The script follows a systematic process to find the optimal parameters:

1. **Find Max GPU Memory Utilization**: The script first determines the highest safe `gpu-memory-utilization` (starting from 0.98 and decreasing) that does not cause an Out-Of-Memory (OOM) error when launching the server. This ensures the benchmark runs use the maximum available memory without crashing.

2. **Iterate and Benchmark**: It then enters a nested loop, iterating through every combination of `max-num-seqs` and `max-num-batched-tokens` provided in the configuration lists.

3. **Latency-Aware Throughput Search**: For each parameter combination:
    - The vLLM server is started.
    - A benchmark is first run with an infinite request rate (`--request-rate inf`).
    - If the resulting P99 E2E latency is within the `MAX_LATENCY_ALLOWED_MS` limit, this throughput is considered the maximum for this configuration.
    - If the latency is too high, the script performs a search by iteratively decreasing the request rate until the latency constraint is met. This finds the highest sustainable throughput for the given parameters and latency requirement.

4. **Track Best Result**: Throughout the process, the script tracks the parameter combination that has yielded the highest valid throughput so far.

5. **Profile Collection**: For the best-performing run, the script saves the vLLM profiler output, which can be used for deep-dive performance analysis with tools like TensorBoard.

## Batched `auto_tune`

The `batch_auto_tune.sh` script allows you to run multiple `auto_tune.sh` experiments sequentially from a single configuration file. It iterates through a list of parameter sets, executes `auto_tune.sh` for each, and records the results back into the input file.

### Prerequisites

- **jq**: This script requires `jq` to parse the JSON configuration file.
- **gcloud**: If you plan to upload results to Google Cloud Storage, the `gcloud` CLI must be installed and authenticated.

### How to Run

1. **Create a JSON configuration file**: Create a file (e.g., `runs_config.json`) containing an array of JSON objects. Each object defines the parameters for a single `auto_tune.sh` run.

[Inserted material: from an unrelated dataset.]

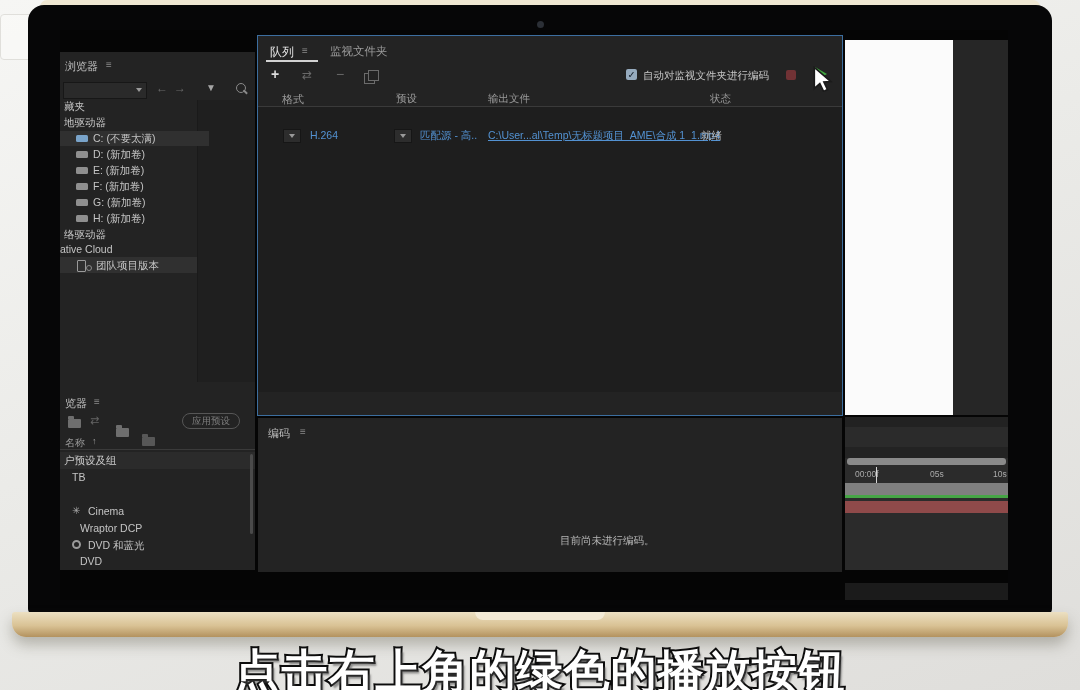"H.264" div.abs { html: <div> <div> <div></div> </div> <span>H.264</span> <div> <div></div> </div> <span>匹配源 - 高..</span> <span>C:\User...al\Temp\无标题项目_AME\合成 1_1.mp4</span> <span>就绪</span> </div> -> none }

2. **Execute the script**:

    ```bash
    bash batch_auto_tune.sh <path_to_json_file> [gcs_upload_path]
    ```

    - `<path_to_json_file>`: **Required.** Path to your JSON configuration file.
    - `[gcs_upload_path]`: **Optional.** A GCS path (e.g., `gs://my-bucket/benchmark-results`) where the detailed results and profiles for each run will be uploaded. If this is empty, the results will be available on the local filesystem (see the log for `RESULT_FILE=/path/to/results/file.txt`).

### Configuration File

The JSON configuration file should contain an array of objects. Each object's keys correspond to the configuration variables for `auto_tune.sh` (see the [Configuration table above](#configuration)). These keys will be converted to uppercase environment variables for each run.

Here is an example `runs_config.json` with two benchmark configurations:

```json
[
  {
    "base": "/home/user",
    "model": "meta-llama/Llama-3.1-8B-Instruct",
    "system": "TPU", # OR GPU
    "tp": 8,
    "input_len": 128,
    "output_len": 2048,
    "max_model_len": 2300,
    "num_seqs_list": "128 256",
    "num_batched_tokens_list": "8192 16384"
  },
  {
    "base": "/home/user",
    "model": "meta-llama/Llama-3.1-70B-Instruct",
    "system": "TPU", # OR GPU
    "tp": 8,
    "input_len": 4000,
    "output_len": 16,
    "max_model_len": 4096,
    "num_seqs_list": "64 128",
    "num_batched_tokens_list": "4096 8192",
    "max_latency_allowed_ms": 500
  }
]
```

### Output

The script modifies the input JSON file in place, adding the results of each run to the corresponding object. The following fields are added:

- `run_id`: A unique identifier for the run, derived from the timestamp.
- `status`: The outcome of the run (`SUCCESS`, `FAILURE`, or `WARNING_NO_RESULT_FILE`).
- `results`: The content of the `result.txt` file from the `auto_tune.sh` run.
- `gcs_results`: The GCS URL where the run's artifacts are stored (if a GCS path was provided).

A summary of successful and failed runs is also printed to the console upon completion.